Many different models where fitted and tested using cross validation methods. Models such as linear discriminant analysis, quadratic discriminant analysis, logistic regression, support vector machines, k-nearest neighbor, and many others. When comparing all the different predictive models on the 312 uncertain authorship they agree on the 135 of them. However, when implementing fully Bayesian models they approve of another 154 of the speeches. When testing models using cross validation methods on the known radio broadcasts the error rate was less than 10% in all cases. Ultimately, this leads them to a conclusion that they can predict 167 of the 312 been authored by Ronald Reagan.

#6) Last homework you chose a dataset from this website. Please do some initial exploration of the dataset. If you don’t like the dataset you chose you may change it with another. It has to be a new dataset that we haven’t used in class. Please report the analysis you did and discuss the challenges with analyzing the data. Any plots for this question need to be done using only GGplot2-based plots.

I will be chosing different data set than what I chose in homework 4. This one is called:

Breast Cancer and can be found here: https://archive.ics.uci.edu/ml/datasets/Breast+Cancer

I will load the data set and assign the names. To make sure it correctly loaded and the names are correct I will output the first five observations

#install.packags(data.table)
library(data.table)

bc.dat <- fread('https://archive.ics.uci.edu/ml/machine-learning-databases/breast-cancer/breast-cancer.data', col.names=c('class','age','menopause','tumorsize','invnodes','nodecaps','degmalig','breast','breastquad','irradiant'))

head(bc.dat,5)
library(tidyverse)


ggplot(bc.dat, aes(x=age, fill=class)) + geom_bar(position='dodge') + labs(title='Histogram of Age Grouped by Class', x='Age',y='Frequency')

ggplot(bc.dat, aes(x=breastquad, fill=class)) + geom_bar(position='dodge') + labs(title='Histogram of Breast Quadrant Grouped by Class', x='Breast Qaudrant',y='Count')

ggplot(bc.dat, aes(x=irradiant, fill=class)) + geom_bar(position='dodge') + labs(title='Histogram of irradiated Grouped by Class', x='Irradiated',y='Count')

ggplot(bc.dat, aes(x=degmalig, fill=class)) + geom_bar(position='dodge') + labs(title='Histogram of Degree of Malignancy Grouped by Class', x='Degree Of Malignancy',y='Count')

ggplot(bc.dat, aes(x=tumorsize, fill=class)) + geom_bar(position='dodge') + labs(title='Histogram of Tumor Size Grouped by Class', x="Tumor Size",y='Count')

ggplot(bc.dat, aes(x=invnodes, fill=class)) + geom_bar(position='dodge') + labs(title='Histogram of Inv Noides Grouped by Class',x='Inv Nodes',y='Count')

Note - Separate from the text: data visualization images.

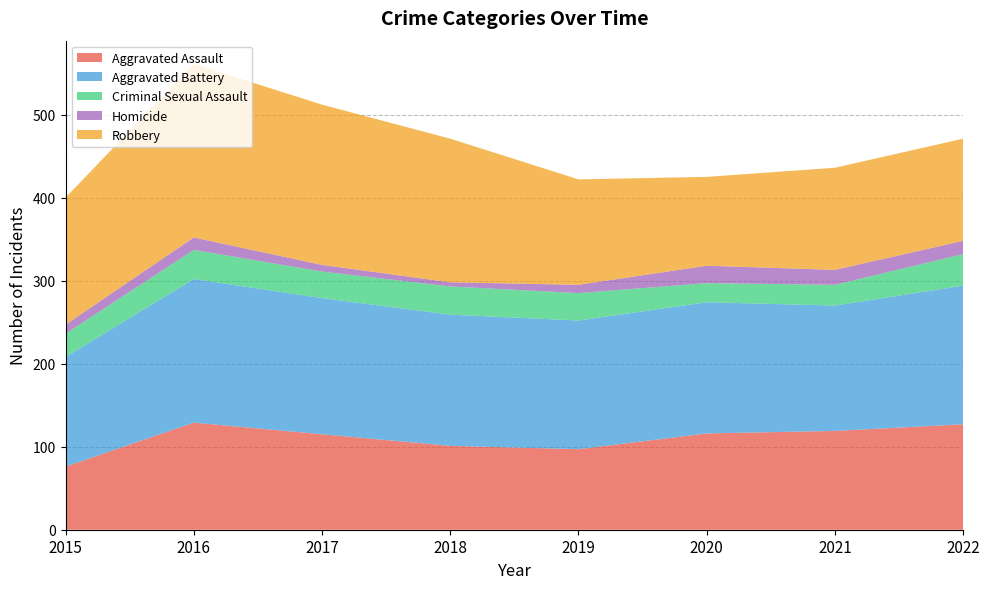

Reading left to right, list all the values displayed in this chart.

Aggravated Assault: 76	129	115	101	97	116	119	127
Aggravated Battery: 132	173	164	158	155	158	151	167
Criminal Sexual Assault: 28	35	32	34	33	23	25	38
Homicide: 11	15	8	5	10	21	18	16
Robbery: 153	209	193	173	127	107	123	123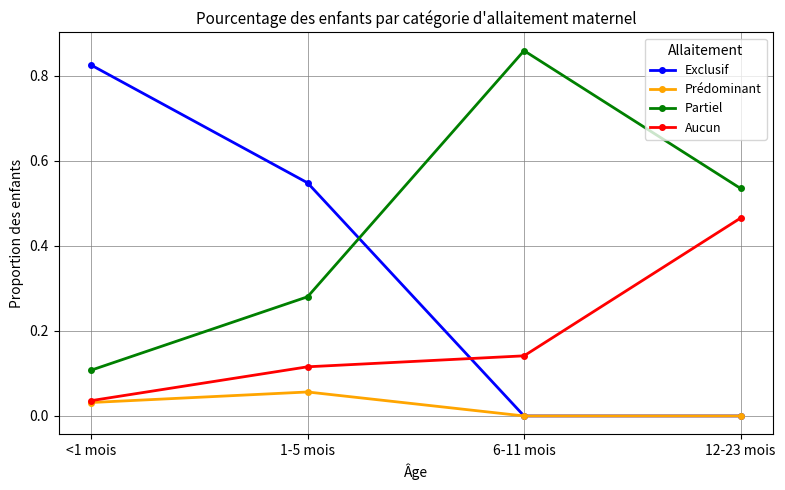

True or false: Prédominant has a value of 0.1 at 1-5 mois.

True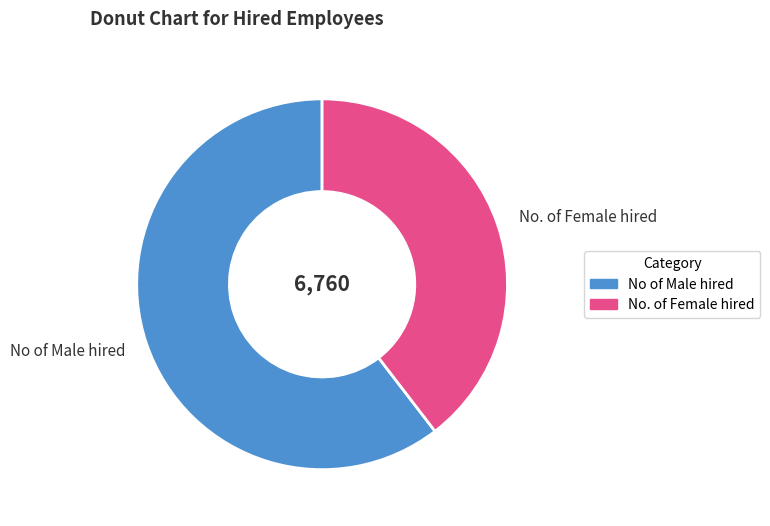

Count the number of slices in the pie.

2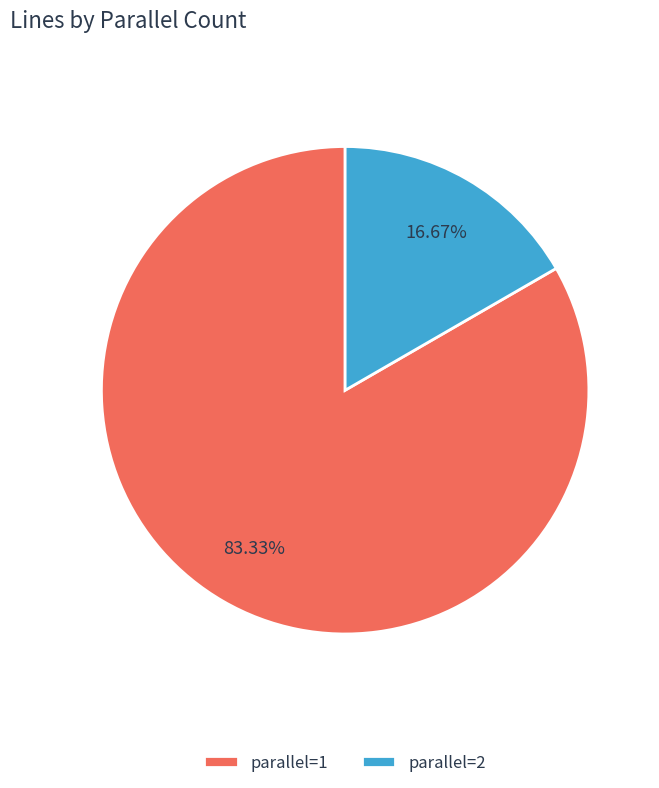

Which has a higher value, parallel=1 or parallel=2?

parallel=1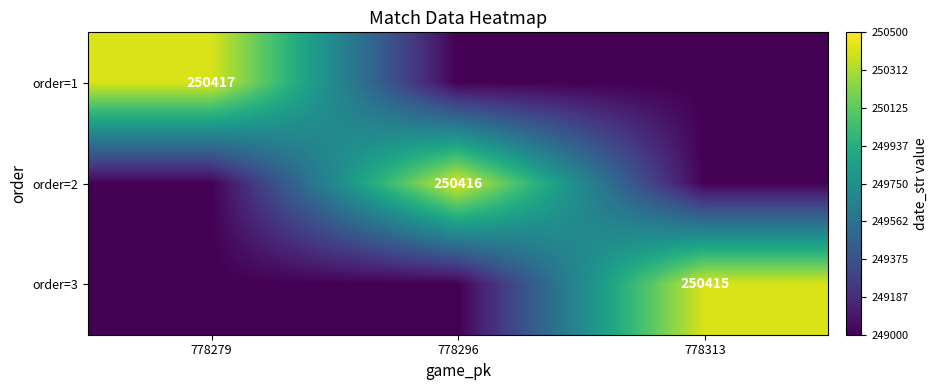

The order=3 series shows 337552 at 778313. True or false?

False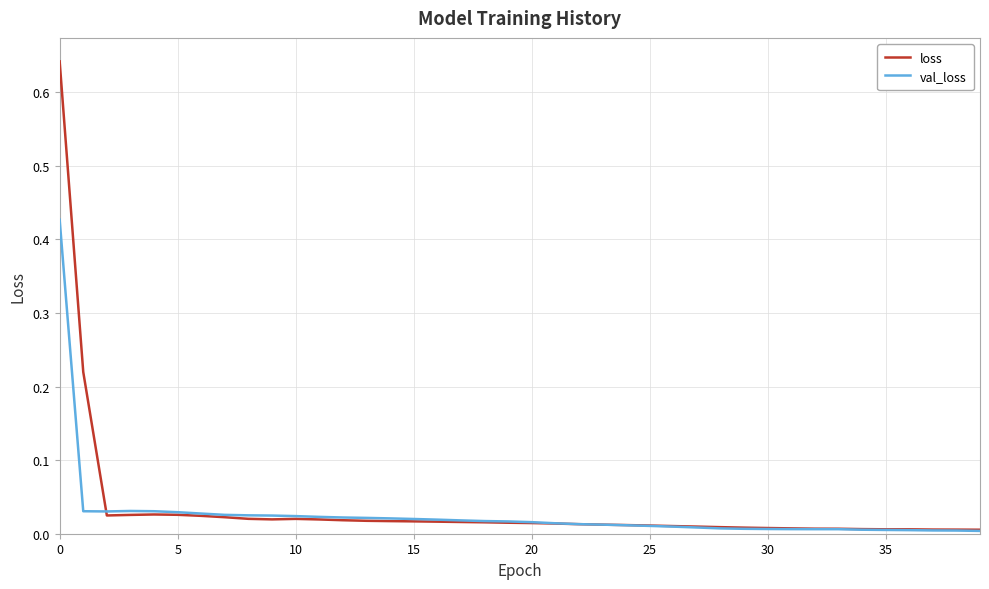

Which series has the largest range (max minus min)?

loss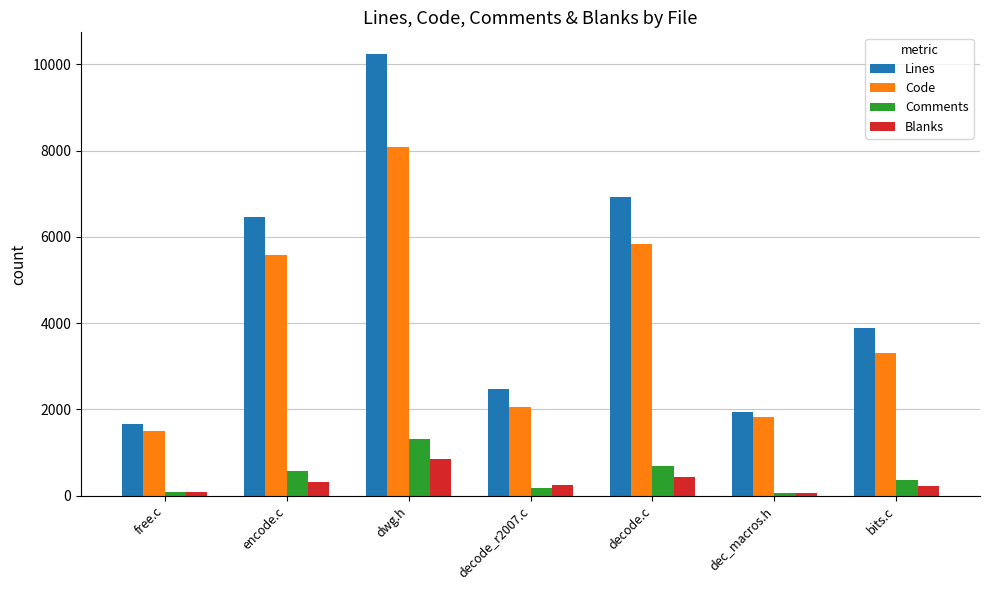

What is the difference between the Lines values at decode.c and free.c?

5263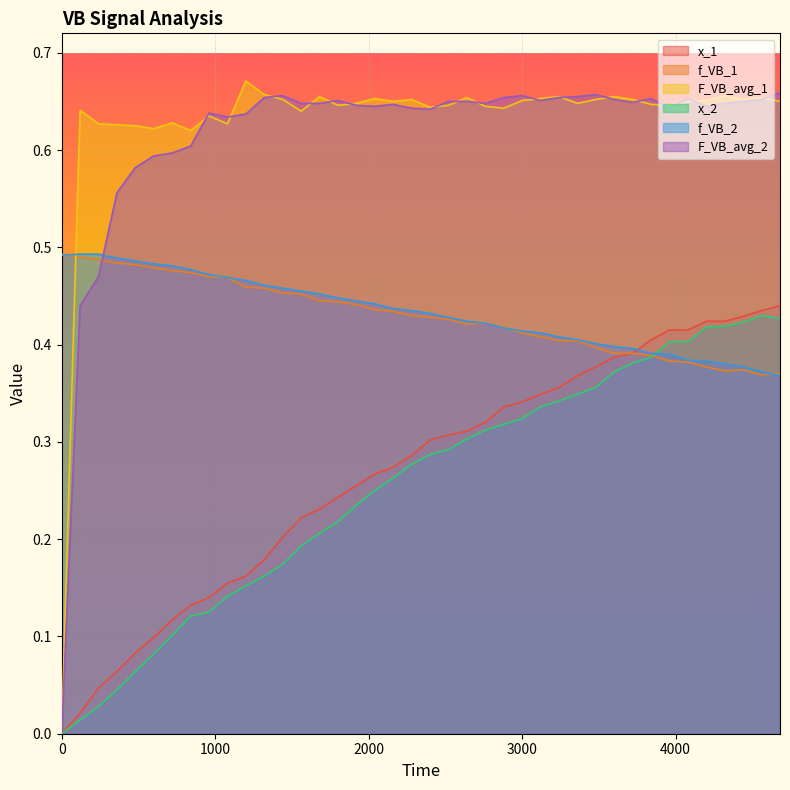

How many positive values does the x_1 series have?

39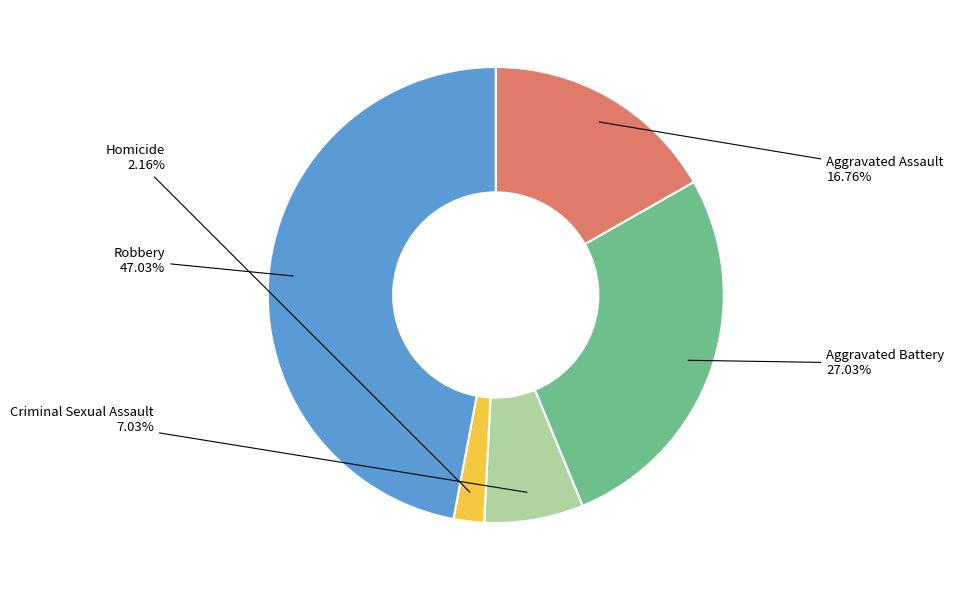

How many segments does this pie chart have?

5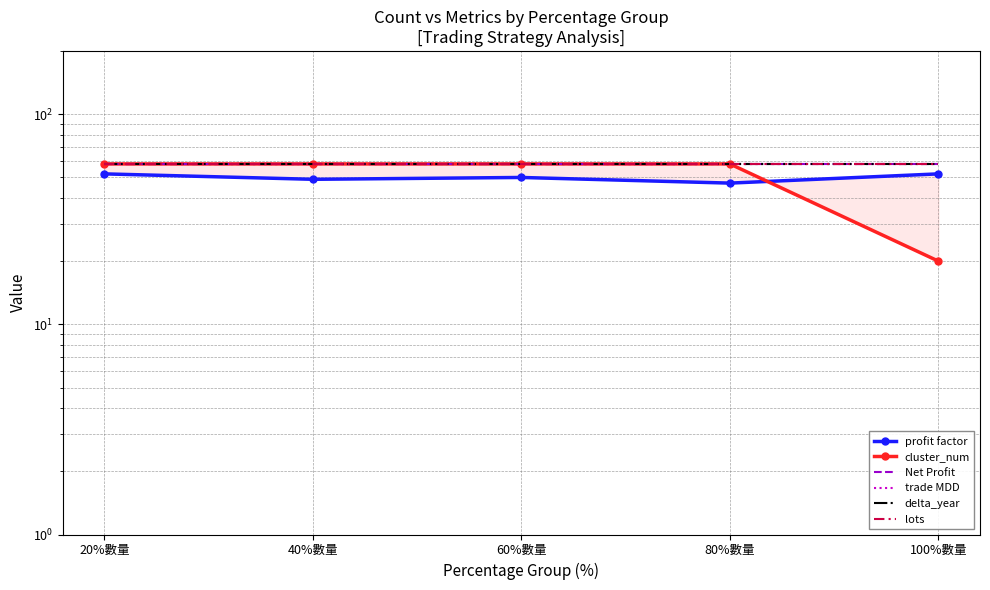

What is the total value across all series at 20%數量?

342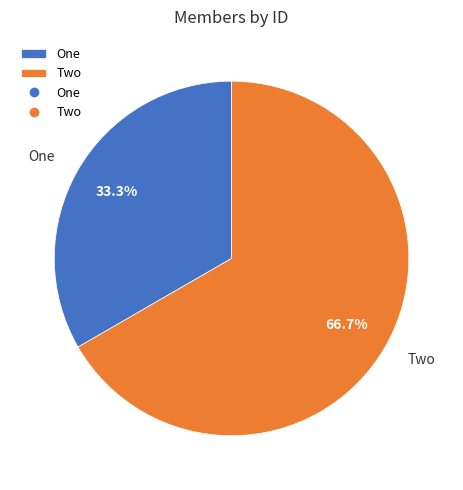

Approximately how many times larger is the value at Two compared to One?

2.0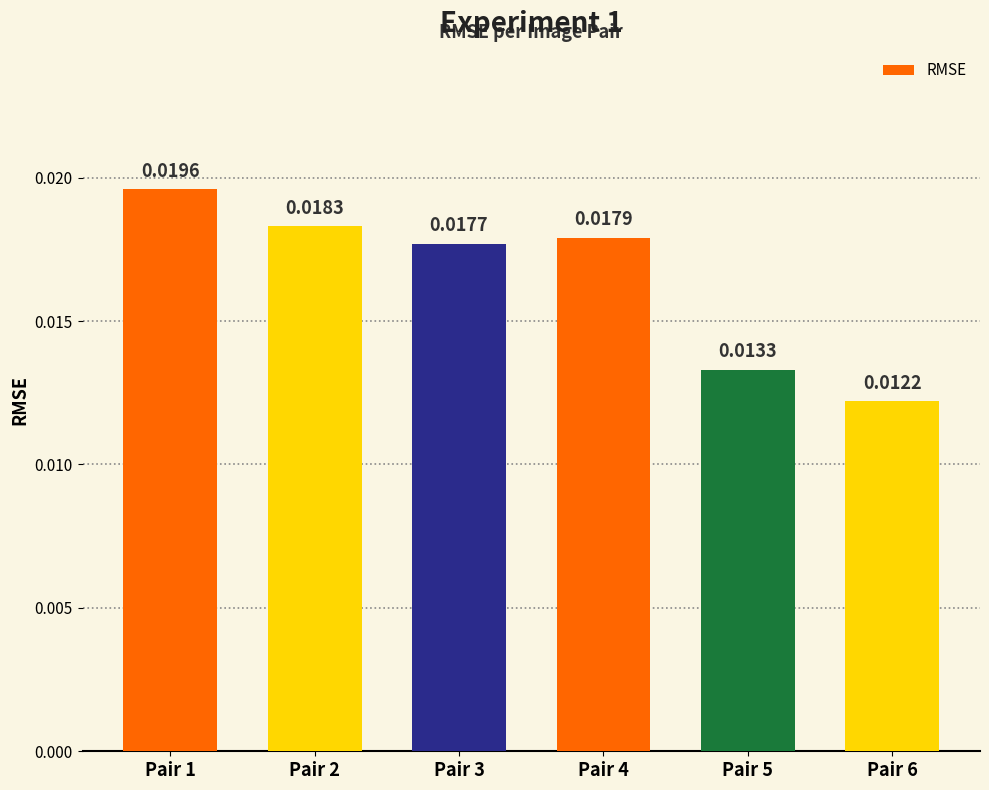

Count the number of data series in this chart.

1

ggplot(bc.dat, aes(x=menopause, fill=class)) + geom_bar(position='dodge') + labs(title='Histogram of Menopause status Grouped by Class',x='Menopause Group',y='Count')

It appears age has an over normal distribution amoung classes. It seems the breast quadrant of where the tumor is located is close the same for each class. The degree of Malignancy of the tumor is histogram is interesting. It seems that the degree of malignancy for no-recurrance-events is most frequent around 2, in contrast the recurrance-events is highest at 3. The Tumor Size histogram is also a little interesting, because for the no-recurrance-events appears the be frequent at 10-14, but recurrance class is roughly the same bteween 0-4, 5-9, and 10-14. Inv-Nodes tends to have the greatest occurances for both classes at 0-2 and both steadily decrease as the Inv Nodes increases. The Menopause group tends to have highest frequencies for both group classes at ge40 and pre-menopause groups. The lt40 has substantially low occurances for both classes.